# Investment/Immigration lawyer in Canary Islands recommendation, please



## TSN.IMM (May 13, 2013)

I am looking for a reliable investment and immigration lawyer in Canary Islands, preferable in Gran Canary or Tenerife. Could any one here give me a recommendation, please?


----------



## maxd (Mar 22, 2009)

Do you wan to buy a property for 500k for residency?


----------



## TSN.IMM (May 13, 2013)

maxd said:


> Do you wan to buy a property for 500k for residency?

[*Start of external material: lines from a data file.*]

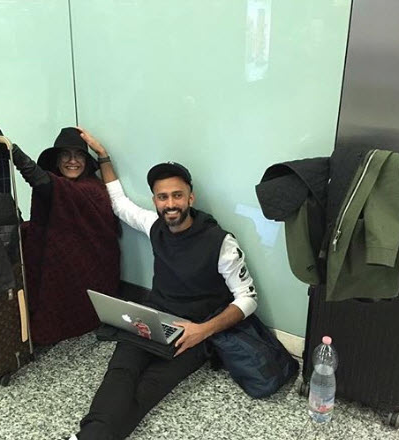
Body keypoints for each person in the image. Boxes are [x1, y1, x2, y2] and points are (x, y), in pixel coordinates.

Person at [68, 129, 258, 440]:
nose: (170, 203)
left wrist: (203, 330)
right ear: (155, 201)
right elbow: (120, 204)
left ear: (190, 198)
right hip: (153, 318)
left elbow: (248, 298)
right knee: (120, 372)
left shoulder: (221, 242)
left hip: (194, 331)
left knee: (148, 390)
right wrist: (103, 156)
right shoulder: (154, 225)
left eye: (177, 195)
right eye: (162, 196)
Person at [11, 127, 120, 346]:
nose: (72, 161)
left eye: (79, 155)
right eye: (65, 155)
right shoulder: (62, 186)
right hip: (64, 253)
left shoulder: (91, 188)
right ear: (57, 160)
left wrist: (16, 154)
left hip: (93, 269)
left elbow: (45, 184)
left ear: (86, 161)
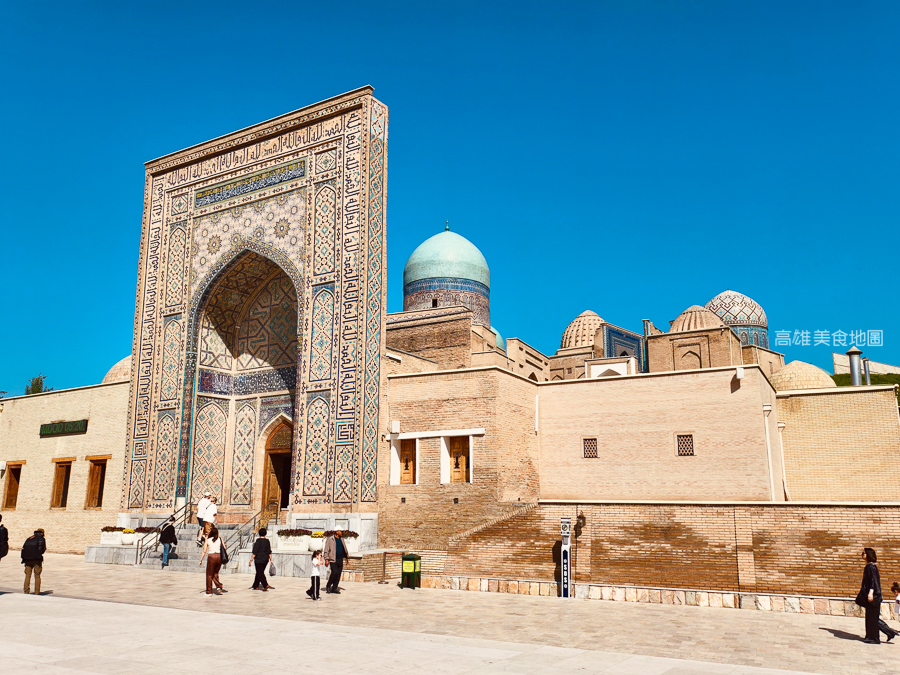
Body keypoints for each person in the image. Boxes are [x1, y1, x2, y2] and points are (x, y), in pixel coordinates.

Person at [857, 548, 898, 644]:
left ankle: (873, 638)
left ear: (868, 554)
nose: (862, 554)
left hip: (873, 596)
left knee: (872, 618)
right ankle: (890, 632)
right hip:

I am considering it together with another option of getting residency via investing in a business creating jobs. At this stage, investing in a business has my higher priority since it allows me to work for income and I do have business idea which I think feasible in Canary islands.


----------



## 90199 (Mar 21, 2010)

I live iive the archipelago, cannot specifically recommend any , but if you google,

Abogado de inmigracion Islas Canarias

Abogado de inversiones Islas Canarias

you will see there are many sites, good luck with your venture!!


----------



## TSN.IMM (May 13, 2013)

Hepa said:


> I live iive the archipelago, cannot specifically recommend any , but if you google,
> 
> Abogado de inmigracion Islas Canarias
> 
> ...


Thanks, Hepa! Have you ever heard of De Cota Law and Strong Abogados? Are they good? They have branch offices in Tenerife.


----------



## 90199 (Mar 21, 2010)

TSN.IMM said:


> Thanks, Hepa! Have you ever heard of De Cota Law and Strong Abogados? Are they good? They have branch offices in Tenerife.


No, I have been here a long time and never yet needed a lawyer, Although I live in the province of Santa Cruz De Tenerife, I am on a different island, 75 miles and 75 years away from the island of Tenerife.

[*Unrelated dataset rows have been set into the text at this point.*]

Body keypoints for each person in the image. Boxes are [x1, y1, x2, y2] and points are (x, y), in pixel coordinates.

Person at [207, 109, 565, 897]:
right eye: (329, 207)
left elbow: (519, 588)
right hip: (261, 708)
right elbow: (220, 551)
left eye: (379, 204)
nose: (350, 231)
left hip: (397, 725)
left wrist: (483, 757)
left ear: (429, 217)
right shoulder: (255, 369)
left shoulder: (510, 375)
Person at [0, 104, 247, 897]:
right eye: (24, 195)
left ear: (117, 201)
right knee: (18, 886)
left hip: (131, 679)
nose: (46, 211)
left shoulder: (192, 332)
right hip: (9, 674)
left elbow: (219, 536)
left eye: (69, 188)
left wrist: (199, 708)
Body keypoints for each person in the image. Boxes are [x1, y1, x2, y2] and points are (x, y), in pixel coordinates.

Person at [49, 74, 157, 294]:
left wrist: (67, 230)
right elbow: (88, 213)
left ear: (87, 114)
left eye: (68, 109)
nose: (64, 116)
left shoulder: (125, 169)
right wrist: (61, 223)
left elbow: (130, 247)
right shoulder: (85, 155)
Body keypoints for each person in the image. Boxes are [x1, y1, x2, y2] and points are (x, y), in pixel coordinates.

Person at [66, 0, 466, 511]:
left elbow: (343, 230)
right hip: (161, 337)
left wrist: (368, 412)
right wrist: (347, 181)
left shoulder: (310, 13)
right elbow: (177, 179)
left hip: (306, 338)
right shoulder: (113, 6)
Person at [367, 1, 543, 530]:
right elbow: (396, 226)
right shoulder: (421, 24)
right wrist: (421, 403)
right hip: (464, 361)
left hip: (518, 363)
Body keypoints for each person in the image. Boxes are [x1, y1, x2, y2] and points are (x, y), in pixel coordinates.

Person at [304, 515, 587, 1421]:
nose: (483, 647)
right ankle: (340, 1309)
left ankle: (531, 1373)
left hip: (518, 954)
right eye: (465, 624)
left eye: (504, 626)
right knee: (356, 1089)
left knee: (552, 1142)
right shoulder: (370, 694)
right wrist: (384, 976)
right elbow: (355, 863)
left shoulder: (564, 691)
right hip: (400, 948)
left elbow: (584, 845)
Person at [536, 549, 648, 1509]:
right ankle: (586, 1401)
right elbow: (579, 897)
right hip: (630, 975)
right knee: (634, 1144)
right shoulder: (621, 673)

Perhaps you should try the Tenerife Forum 

Tenerife Forum


----------



## TSN.IMM (May 13, 2013)

Hepa said:


> No, I have been here a long time and never yet needed a lawyer, Although I live in the province of Santa Cruz De Tenerife, I am on a different island, 75 miles and 75 years away from the island of Tenerife.
> 
> Perhaps you should try the Tenerife Forum
> 
> Tenerife Forum


Thanks, will try that. 
BTW, is it true that weather in Gran Canary can be extreme as 13 deg. C in winter and 40 deg.C or more in summer (see it here: 7 Reasons Not to Retire in Gran Canaria — The Cunning Canary — My Grand life on Gran Canaria in the Canary Islands! )? It sounds like weather somewhere deeply inland, not islands.


----------



## 90199 (Mar 21, 2010)

TSN.IMM said:


> Thanks, will try that.
> BTW, is it true that weather in Gran Canary can be extreme as 13 deg. C in winter and 40 deg.C or more in summer (see it here: 7 Reasons Not to Retire in Gran Canaria — The Cunning Canary — My Grand life on Gran Canaria in the Canary Islands! )? It sounds like weather somewhere deeply inland, not islands.



Yes, but very rarely, those temperatures quoted are the extremes. We spent 10 days in Las Palmas de G.C. over Christmas, shorts T shirt, during the day and a light weight Jacket during the evening, 18 to 20ºc in the evening, 20 to 28ºc during the day.

Back here were we live on El Hierro, we are 700 metres above the Ocean level, the other night the temperature fell to 12ºc. I have an apartment on the coast where it rarely goes below 18ºc. and is usually in the mid 20's


----------



## 90199 (Mar 21, 2010)

I have just read the link, the writer lives in a far different world to ours.


----------